Kommission zur Zukunft der Rente vorgestellt

"Verlässlicher Generationenvertrag" heißt die Kommission aus Vertreterinnen und Vertretern der Sozialpartner, Politik und Wissenschaft. Bis 2020 soll sie ein Gesamtkonzept für eine generationengerechte Alterssicherung vorlegen.

Zwei Generationen Frau im Garten mit Tochter,

Es geht auch um einen neuen, gerechten Generationenvertrag.

Foto: Getty Images/Thomas Tolstrup

Die Kommission hat den Auftrag, einen Vorschlag für eine nachhaltige Sicherung und die Fortentwicklung des Alterssicherungssystems ab dem Jahre 2025 zu erarbeiten. Das sagte Bundesarbeitsminister Hubertus Heil bei der Vorstellung der Kommission.

"Ich kenne keine Enkelkinder, die ihrer Großmutter und ihrem Großvater eine gute Rente missgönnen. Ich kenne auch keine Großeltern, die persönlich irgendwas vorhaben ihren Enkelinnen und Enkeln die Zukunft zu verbauen", so der Minister.

Wie geht es weiter?

Mitglieder der Rentenkommission

Rentenkommission "Verlässlicher Generationenvertrag"
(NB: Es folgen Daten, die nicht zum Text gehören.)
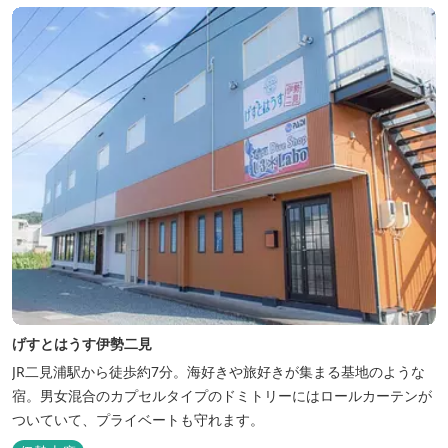
げすとはうす伊勢二見
JR二見浦駅から徒歩約7分。海好きや旅好きが集まる基地のような
宿。男女混合のカプセルタイプのドミトリーにはロールカーテンが
ついていて、プライベートも守れます。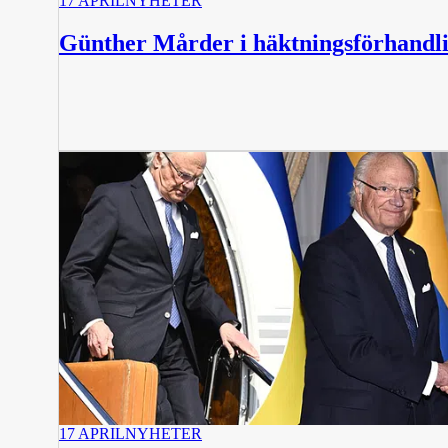
17 APRIL
NYHETER
Günther Mårder i häktningsförhandl
17 APRIL
NYHETER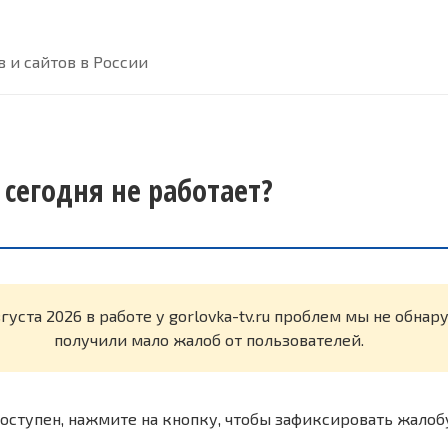
 и сайтов в России
u сегодня не работает?
густа 2026 в работе у gorlovka-tv.ru проблем мы не обна
получили мало жалоб от пользователей.
оступен, нажмите на кнопку, чтобы зафиксировать жалоб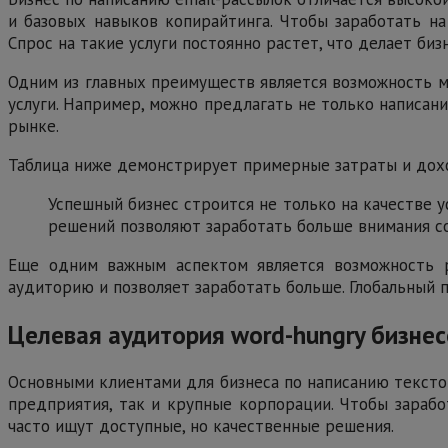
и базовых навыков копирайтинга. Чтобы заработать на
Спрос на такие услуги постоянно растет, что делает би
Одним из главных преимуществ является возможность ма
услуги. Например, можно предлагать не только написани
рынке.
Таблица ниже демонстрирует примерные затраты и дохо
Успешный бизнес строится не только на качестве у
решений позволяют заработать больше внимания со
Еще одним важным аспектом является возможность р
аудиторию и позволяет заработать больше. Глобальный п
Целевая аудитория word-hungry бизне
Основными клиентами для бизнеса по написанию текстов
предприятия, так и крупные корпорации. Чтобы зарабо
часто ищут доступные, но качественные решения.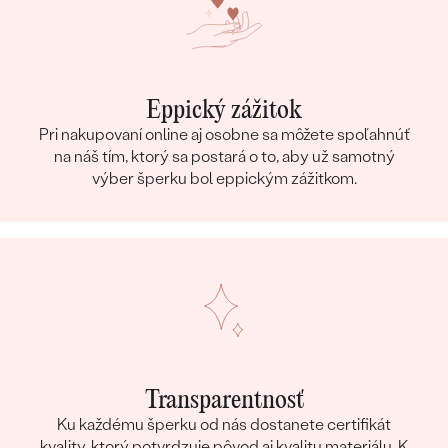
Eppický zážitok
Pri nakupovaní online aj osobne sa môžete spoľahnúť
na náš tím, ktorý sa postará o to, aby už samotný
výber šperku bol eppickým zážitkom.
Transparentnosť
Ku každému šperku od nás dostanete certifikát
kvality, ktorý potvrdzuje pôvod aj kvalitu materiálu. K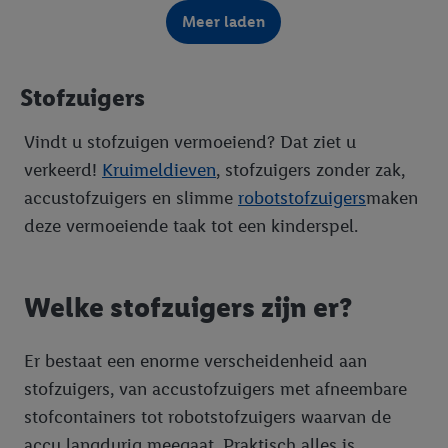
Meer laden
Stofzuigers
Vindt u stofzuigen vermoeiend? Dat ziet u
verkeerd!
Kruimeldieven
, stofzuigers zonder zak,
accustofzuigers en slimme
robotstofzuigers
maken
deze vermoeiende taak tot een kinderspel.
Welke stofzuigers zijn er?
Er bestaat een enorme verscheidenheid aan
stofzuigers, van accustofzuigers met afneembare
stofcontainers tot robotstofzuigers waarvan de
accu langdurig meegaat. Praktisch alles is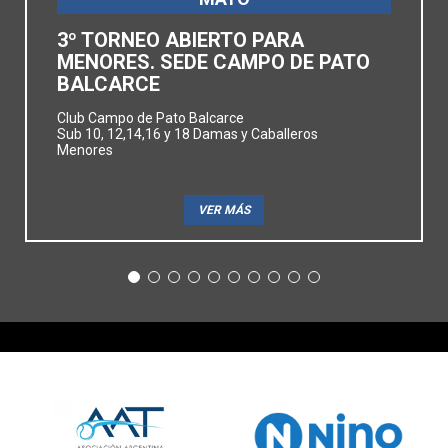
3º TORNEO ABIERTO PARA
MENORES. SEDE CAMPO DE PATO
BALCARCE
Club Campo de Pato Balcarce
Sub 10, 12,14,16 y 18 Damas y Caballeros
Menores
VER MÁS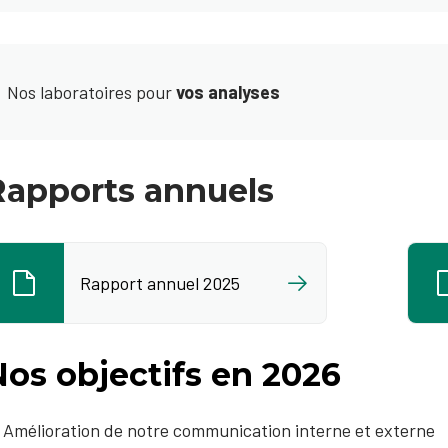
Nos laboratoires pour
vos analyses
Rapports annuels
Rapport annuel 2025
Nos objectifs en 2026
Amélioration de notre communication interne et externe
Foto: H.C. Plambeck (BMAS)

Gerade in Zeiten des Wandels brauche es bei der Alterssicherung Sicherheit und Verlässlichkeit, sagte Heil. Für den Zeitraum bis 2025 hat sich die Regierungskoalition auf eine "doppelte Haltelinie" verständigt: Das Rentenniveau sinkt nicht unter 48 Prozent, der Beitragssatz wird 20 Prozent nicht übersteigen.

Das Gremium wird am 6. Juni 2018 zu seiner ersten Sitzung zusammenkommen. Fachgespräche und Symposien mit Fachleuten sind genauso geplant wie ein Generationendialog mit Senioren- und Jugendorganisationen. Bis 2020 soll ein Gesamtkonzept zur langfristigen und generationengerechten Alterssicherung vorliegen.

Zehn Mitglieder hat die neue Kommission. Geleitet wird sie von der langjährigen Abgeordneten und ehemalige Staatssekretärin im Arbeitsministerium Gabriele Lösekrug-Möller (SPD) und dem ebenfalls langjährigen Bundestagsabgeordneten Karl Schiewerling (CDU).